Grosvenor, Kanneh-Mason, Park, Hallé, Stasevska, Bridgewater Hall, Manchester review - the factors that make for a full house

Bill Lam, the Hallé

★★★★ GROSVENOR, KANNEH-MASON, PARK, HALLÉ, STASEVSKA, BRIDGEWATER HALL Solo fireworks from a starry line-up and a very fine conductor in action

What makes a classical box office draw these days? If there were a simple answer to that question, a lot of concert givers would be laughing all the way to the bank.

Is it recognisability – artists whose names are familiar from big-viewing TV events such as The Last Night of the Proms, or composer names that people feel are “safe”, like Beethoven and Sibelius, or even particular works that get a lot of airplay on Classic FM? Is it a sense of value for money, so three soloists for the ticket price of one sounds like a good deal (this could be very persuasive for us Northerners, being careful with our brass)? Or maybe just going outside normal scheduling routines: there aren’t many classical concerts in Manchester on a Friday night right now, and it is the start of the weekend and a chance to get out and enjoy something?

It could be a combination of all those that resulted in a crowded house at the Bridgewater Hall last night: more seats filled than I’ve seen for anything for a long time. And they were there to enjoy – there was a buzz in the atmosphere before it even began.

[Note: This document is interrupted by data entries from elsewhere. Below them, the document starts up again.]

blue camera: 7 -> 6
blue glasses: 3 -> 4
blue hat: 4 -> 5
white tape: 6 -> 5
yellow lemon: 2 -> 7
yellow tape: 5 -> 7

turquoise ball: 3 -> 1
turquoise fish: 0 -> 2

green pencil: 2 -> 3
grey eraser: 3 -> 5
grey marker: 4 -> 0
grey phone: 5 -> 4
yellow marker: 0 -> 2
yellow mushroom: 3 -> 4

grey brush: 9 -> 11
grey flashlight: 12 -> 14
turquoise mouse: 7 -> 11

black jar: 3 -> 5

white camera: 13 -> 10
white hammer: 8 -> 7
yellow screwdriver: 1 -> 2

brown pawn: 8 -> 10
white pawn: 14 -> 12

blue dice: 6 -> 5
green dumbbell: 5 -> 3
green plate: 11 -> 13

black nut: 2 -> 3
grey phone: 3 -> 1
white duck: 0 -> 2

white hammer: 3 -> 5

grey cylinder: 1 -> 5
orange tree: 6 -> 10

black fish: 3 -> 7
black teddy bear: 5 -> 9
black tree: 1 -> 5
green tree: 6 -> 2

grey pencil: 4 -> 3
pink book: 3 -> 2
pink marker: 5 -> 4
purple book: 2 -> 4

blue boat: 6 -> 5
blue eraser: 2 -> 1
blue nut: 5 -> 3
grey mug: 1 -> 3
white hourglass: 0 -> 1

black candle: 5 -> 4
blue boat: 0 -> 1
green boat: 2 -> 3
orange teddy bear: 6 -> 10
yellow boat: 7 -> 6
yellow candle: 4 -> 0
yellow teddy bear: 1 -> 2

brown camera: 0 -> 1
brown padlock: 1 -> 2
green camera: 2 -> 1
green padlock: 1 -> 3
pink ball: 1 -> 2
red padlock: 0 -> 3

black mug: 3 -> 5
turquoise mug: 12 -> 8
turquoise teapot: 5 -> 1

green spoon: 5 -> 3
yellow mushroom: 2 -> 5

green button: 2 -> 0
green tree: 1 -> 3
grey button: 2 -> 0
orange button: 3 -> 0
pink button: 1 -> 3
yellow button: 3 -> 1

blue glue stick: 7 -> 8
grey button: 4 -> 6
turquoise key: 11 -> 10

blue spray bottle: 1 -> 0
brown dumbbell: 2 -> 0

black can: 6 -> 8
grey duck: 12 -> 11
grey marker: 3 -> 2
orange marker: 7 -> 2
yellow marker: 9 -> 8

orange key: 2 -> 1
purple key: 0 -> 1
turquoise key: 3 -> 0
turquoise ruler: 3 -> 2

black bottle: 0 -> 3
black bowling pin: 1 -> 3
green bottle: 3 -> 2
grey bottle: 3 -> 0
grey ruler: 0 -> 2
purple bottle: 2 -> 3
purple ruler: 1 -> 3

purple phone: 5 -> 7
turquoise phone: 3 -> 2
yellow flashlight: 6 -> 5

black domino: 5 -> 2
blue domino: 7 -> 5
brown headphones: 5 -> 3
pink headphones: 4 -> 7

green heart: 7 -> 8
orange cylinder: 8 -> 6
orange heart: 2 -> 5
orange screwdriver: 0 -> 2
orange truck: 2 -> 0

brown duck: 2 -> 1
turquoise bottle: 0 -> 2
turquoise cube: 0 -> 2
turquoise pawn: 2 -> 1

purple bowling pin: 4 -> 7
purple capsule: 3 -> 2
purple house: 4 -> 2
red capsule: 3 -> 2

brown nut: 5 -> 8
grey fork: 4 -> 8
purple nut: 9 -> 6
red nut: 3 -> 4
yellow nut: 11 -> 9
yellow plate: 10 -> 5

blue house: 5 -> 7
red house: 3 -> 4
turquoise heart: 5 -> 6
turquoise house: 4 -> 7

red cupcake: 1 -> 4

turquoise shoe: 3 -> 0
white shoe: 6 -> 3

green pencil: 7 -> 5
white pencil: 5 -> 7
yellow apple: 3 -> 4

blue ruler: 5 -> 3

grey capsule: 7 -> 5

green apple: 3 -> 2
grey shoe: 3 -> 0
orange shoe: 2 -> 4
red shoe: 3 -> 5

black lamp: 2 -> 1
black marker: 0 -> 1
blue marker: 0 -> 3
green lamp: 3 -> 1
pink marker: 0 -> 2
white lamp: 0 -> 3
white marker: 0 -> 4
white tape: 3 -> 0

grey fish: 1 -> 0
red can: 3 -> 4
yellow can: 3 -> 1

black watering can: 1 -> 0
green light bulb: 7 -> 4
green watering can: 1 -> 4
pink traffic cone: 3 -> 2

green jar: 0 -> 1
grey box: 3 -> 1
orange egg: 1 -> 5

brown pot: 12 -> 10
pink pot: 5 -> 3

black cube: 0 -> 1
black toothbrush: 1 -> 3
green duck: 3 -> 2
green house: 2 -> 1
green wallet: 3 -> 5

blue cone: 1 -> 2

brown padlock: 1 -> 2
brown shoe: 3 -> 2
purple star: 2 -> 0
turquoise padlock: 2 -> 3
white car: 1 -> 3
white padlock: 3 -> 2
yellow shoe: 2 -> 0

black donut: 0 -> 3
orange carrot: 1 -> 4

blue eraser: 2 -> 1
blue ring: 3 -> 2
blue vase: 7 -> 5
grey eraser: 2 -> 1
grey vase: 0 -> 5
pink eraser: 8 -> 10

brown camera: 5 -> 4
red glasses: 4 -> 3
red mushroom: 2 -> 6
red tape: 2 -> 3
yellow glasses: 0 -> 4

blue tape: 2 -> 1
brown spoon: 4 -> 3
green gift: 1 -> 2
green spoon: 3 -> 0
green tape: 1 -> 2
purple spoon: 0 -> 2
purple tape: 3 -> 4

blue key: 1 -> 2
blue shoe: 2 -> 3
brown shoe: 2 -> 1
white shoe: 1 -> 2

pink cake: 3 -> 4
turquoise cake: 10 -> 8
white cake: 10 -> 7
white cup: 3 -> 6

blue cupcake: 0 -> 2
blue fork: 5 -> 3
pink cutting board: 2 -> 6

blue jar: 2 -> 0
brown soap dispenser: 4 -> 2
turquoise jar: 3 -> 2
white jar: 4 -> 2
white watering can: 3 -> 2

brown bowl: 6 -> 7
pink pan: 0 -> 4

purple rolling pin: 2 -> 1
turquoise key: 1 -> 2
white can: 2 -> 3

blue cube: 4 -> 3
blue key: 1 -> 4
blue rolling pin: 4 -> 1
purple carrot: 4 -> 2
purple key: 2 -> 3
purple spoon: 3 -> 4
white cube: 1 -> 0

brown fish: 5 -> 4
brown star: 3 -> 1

The Hallé management may feel gratified by the results of their foresight and imagination. Sheku Kanneh-Mason was making his debut with them, and Benjamin Grosvenor was making a welcome return; Nicola Benedetti was to have joined them for Beethoven’s Triple Concerto, but was unwell so her place was taken by Hyeyoon Park at short notice. The conductor, Dalia Stasevska, principal guest of the BBC Symphony Orchestra (also making her Hallé debut, pictured) presided over the Proms Last Night last year, and this concert was briskly booked months ago.

How did the music fulfil those expectations? Sibelius’ Karelia Suite was a good place to start, the rhythms of the outer movements bouncing along (and there was a nicely atmospheric opening to the first that caught attention immediately), so Stasevska had the audience engaged from the off. The central Ballade was precise and translucent.

The Beethoven had a slightly indistinct beginning from the depths of the orchestra, but soon clearer articulation and a consequently rewarding sense of life and enjoyment became apparent – and a touch of ferocity from the trio was their way to negotiate the sequence-laden central section. Stasevska knew exactly how she wanted to handle the trickier bits of the piece, and whipped up the close of the movement enough to gain applause for it alone.

The three soloists were in balance and on the same sphere, Kanneh-Mason’s cello singing like a nightingale at the opening of the slow movement, and Park’s violin emulating him in turn. The finale was dispatched with panache and some dazzling soloistic display: perhaps it all goes to show that the old-fashioned attractions of virtuosity and suavity in style have not lost their effectiveness.

The concert’s second part was introduced by a short work by the Swedish composer Andrea Tarrodi (in its 2013 revision): Birds of Paradise II. It’s colourful, sound-effect-y writing, with bird and tropical forest noises a-plenty as it proceeds. Most striking of all is that, though Tarrodi’s style is fundamentally tonal, she derives such an unusual range of sounds from an orchestra that it seems utterly contemporary.

Stasevska seguéd straight from that into Sibelius’ Symphony No. 7, as if the 21st century piece were meant simply as a prelude to the older music’s 20-minute single-movement structure. Perhaps it gave it enviable stature. An alumna of the Sibelius Academy, she knows the Finnish master’s last numbered symphony intimately. There was passion and a sense of thrill in the tonal quality she obtained from the Hallé strings in the long opening Adagio, and she controlled the tempo changes in its long acceleration faultlessly. 

The symphony builds to a single, massive high point, which was so eloquently done that the music following it caught a sense of sorrow and regret without the need for any histrionics, and then there was still gas in the tank for a final surge of triumph and affirmation.